Artigo

20/07/2025
Autor: Renata Soltanovitch
Audiência suspensa
crônica

Na sala abafada do fórum, com o ar-condicionado que não estava dando conta dos 40 graus que fazia do lado de fora, a doutora advogada ajeitava seu computador sobre a mesa, pois pretendia gravar a audiência, nos termos dos parágrafos 5º e 6º do Código de Processo Civil.


O meirinho, desconfiado, observava a doutora advogada e seu cliente: um jovem blogueiro, com roupa despojada e cheio de correntes de ouro.


O juiz entrou na sala pisando firme, mas o semblante carregado denunciava o mau humor. Ao seu lado, o digníssimo promotor de justiça.


Com ambos chegando juntos, a doutora advogada percebeu uma tendência à parcialidade, já que a vítima, ausente, estava ali representada pelo referido promotor. As perguntas do magistrado ao seu cliente eram feitas com um tom de deboche, desacreditando que alguém pudesse ganhar dinheiro de forma honesta sendo blogueiro e utilizando as redes sociais para vender mentorias de coaching.
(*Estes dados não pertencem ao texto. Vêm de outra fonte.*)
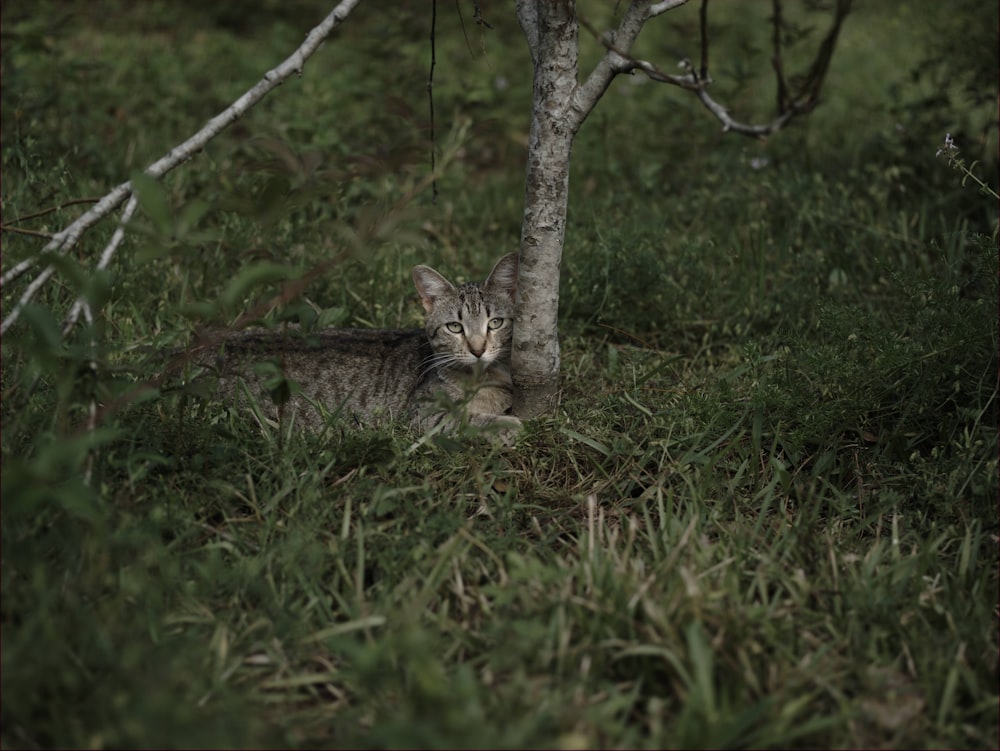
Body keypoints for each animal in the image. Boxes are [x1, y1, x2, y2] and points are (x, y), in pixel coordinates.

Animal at [197, 254, 524, 440]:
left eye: (495, 323)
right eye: (455, 327)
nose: (478, 349)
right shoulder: (422, 415)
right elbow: (466, 419)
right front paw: (508, 425)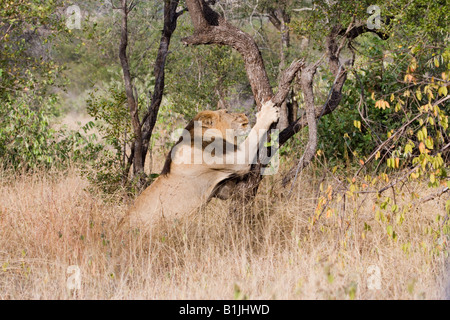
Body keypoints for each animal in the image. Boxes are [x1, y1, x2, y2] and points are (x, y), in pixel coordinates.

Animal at [123, 100, 278, 228]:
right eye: (227, 112)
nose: (245, 114)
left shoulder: (222, 189)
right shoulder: (238, 159)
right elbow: (254, 133)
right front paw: (267, 112)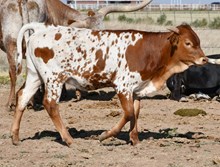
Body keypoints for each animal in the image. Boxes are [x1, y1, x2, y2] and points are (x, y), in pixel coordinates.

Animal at [11, 22, 207, 146]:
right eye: (188, 43)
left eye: (198, 41)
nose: (204, 59)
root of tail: (41, 29)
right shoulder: (123, 87)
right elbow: (128, 113)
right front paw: (105, 135)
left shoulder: (136, 89)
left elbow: (135, 113)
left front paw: (135, 139)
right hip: (54, 78)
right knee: (50, 104)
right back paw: (68, 139)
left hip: (35, 75)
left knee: (22, 97)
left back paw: (15, 137)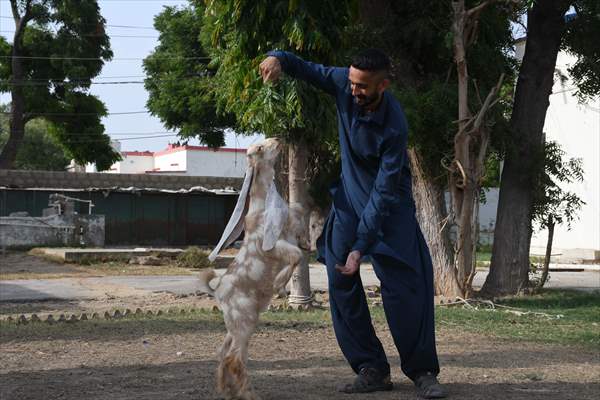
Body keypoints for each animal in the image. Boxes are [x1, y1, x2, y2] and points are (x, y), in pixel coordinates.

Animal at [199, 138, 310, 400]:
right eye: (259, 148)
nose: (279, 139)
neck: (263, 207)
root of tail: (218, 291)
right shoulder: (273, 245)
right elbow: (296, 255)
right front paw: (280, 285)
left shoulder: (290, 229)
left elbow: (299, 217)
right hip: (244, 322)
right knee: (234, 359)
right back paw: (246, 394)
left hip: (235, 326)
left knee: (223, 353)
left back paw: (227, 390)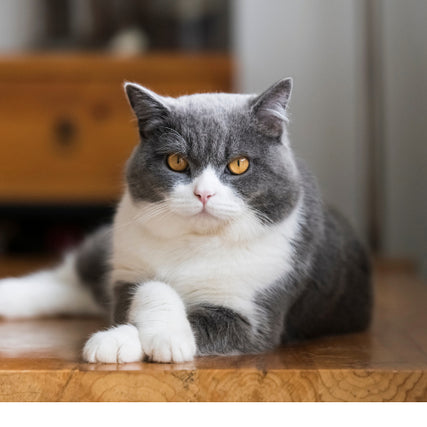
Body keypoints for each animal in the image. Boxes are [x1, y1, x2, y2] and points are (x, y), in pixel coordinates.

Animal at [0, 77, 372, 364]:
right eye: (177, 161)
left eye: (239, 164)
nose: (203, 193)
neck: (195, 243)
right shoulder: (127, 269)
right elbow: (149, 287)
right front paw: (120, 338)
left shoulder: (256, 314)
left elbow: (208, 321)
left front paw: (154, 341)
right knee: (67, 277)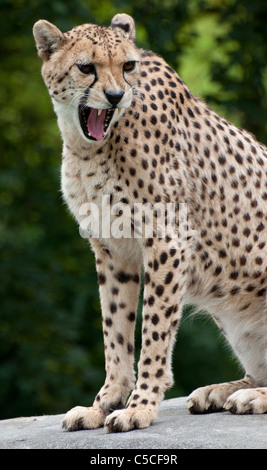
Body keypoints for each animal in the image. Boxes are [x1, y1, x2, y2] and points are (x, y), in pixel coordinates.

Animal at [33, 12, 267, 432]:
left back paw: (251, 397)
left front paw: (139, 406)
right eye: (86, 67)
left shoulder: (167, 240)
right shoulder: (111, 247)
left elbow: (154, 330)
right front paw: (102, 404)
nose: (115, 96)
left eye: (128, 66)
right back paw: (222, 390)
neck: (90, 147)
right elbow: (115, 330)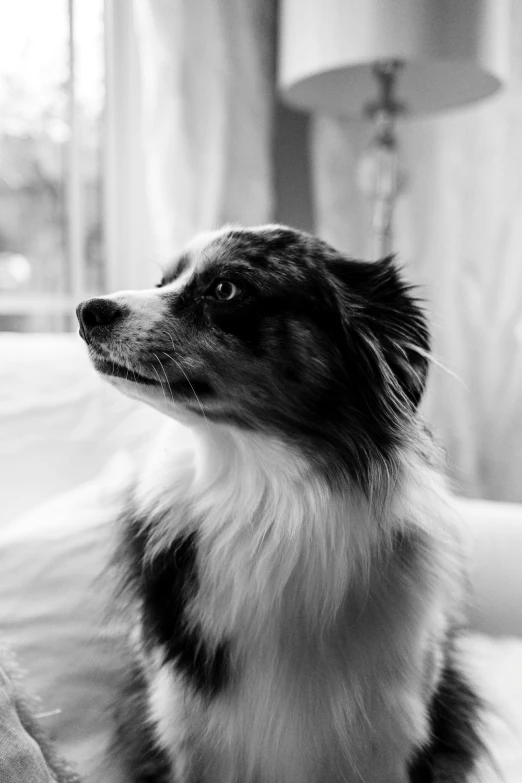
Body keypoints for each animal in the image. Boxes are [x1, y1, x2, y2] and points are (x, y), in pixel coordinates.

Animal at [75, 225, 482, 783]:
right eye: (164, 281)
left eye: (226, 289)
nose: (86, 310)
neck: (265, 498)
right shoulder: (188, 729)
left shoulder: (390, 731)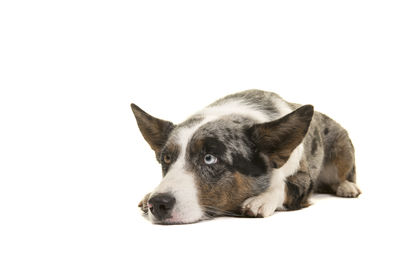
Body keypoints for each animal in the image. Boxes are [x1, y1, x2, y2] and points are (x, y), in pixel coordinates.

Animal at [130, 89, 360, 224]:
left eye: (209, 158)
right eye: (167, 159)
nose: (157, 204)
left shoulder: (304, 178)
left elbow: (284, 184)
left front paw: (261, 199)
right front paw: (148, 195)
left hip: (342, 149)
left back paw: (347, 187)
Quando a doutora advogada tentou intervir em defesa de seu cliente, o juiz, com um sorriso irônico, disparou:


— Talvez o problema seja a sua formação. Afinal, não é de se esperar muito de uma faculdade de segunda linha.


A sala ficou em silêncio, e o promotor demonstrou desconforto com o comentário, pois conhecia a doutora advogada dos bancos acadêmicos — estudaram juntos no mesmo curso de Direito. O comentário, totalmente inadequado, foi carregado de preconceito.


A doutora advogada decidiu se retirar do recinto junto com seu cliente, dando por encerrada a audiência, afirmando que estava gravando e que tomaria as providências cabíveis.


Nervoso, o juiz tentou impedi-la de sair da sala, mandando o meirinho retirar o notebook da advogada, que já estava sendo guardado em sua mochila.


Mas, com voz firme, a advogada exigiu a presença da Comissão de Direitos e Prerrogativas da OAB, gritando a plenos pulmões para que fosse ouvida por todos os presentes naquele fórum.


Os colegas advogados que estavam em outros ambientes correram para acudi-la.


O juiz, percebendo que havia exagerado, tentou justificar sua atitude, mas o estrago já estava feito. A audiência foi suspensa e remarcada para a semana seguinte.


Nos dias que se seguiram, a Comissão de Direitos e Prerrogativas atuou com afinco e foi preparado um pedido formal de afastamento do juiz, fundamentado na imparcialidade objetiva. O fato de o magistrado ter demonstrado um comportamento inadequado e desrespeitoso era suficiente para questionar sua capacidade de julgar o caso com isenção.


Na nova audiência, com outro juiz presidindo, a doutora advogada sentiu que, finalmente, seu cliente teria uma chance justa de ser ouvido. A experiência, embora desgastante, reforçou sua convicção na importância de lutar por um sistema de justiça verdadeiramente imparcial e de ter ao seu lado a presença da prerrogativa.


E, como dizia Sobral Pinto: “A advocacia não é profissão para covardes.” A doutora advogada concluiu que Nelson Mandela estava certo: “A educação é a arma mais poderosa que você pode usar para mudar o mundo.”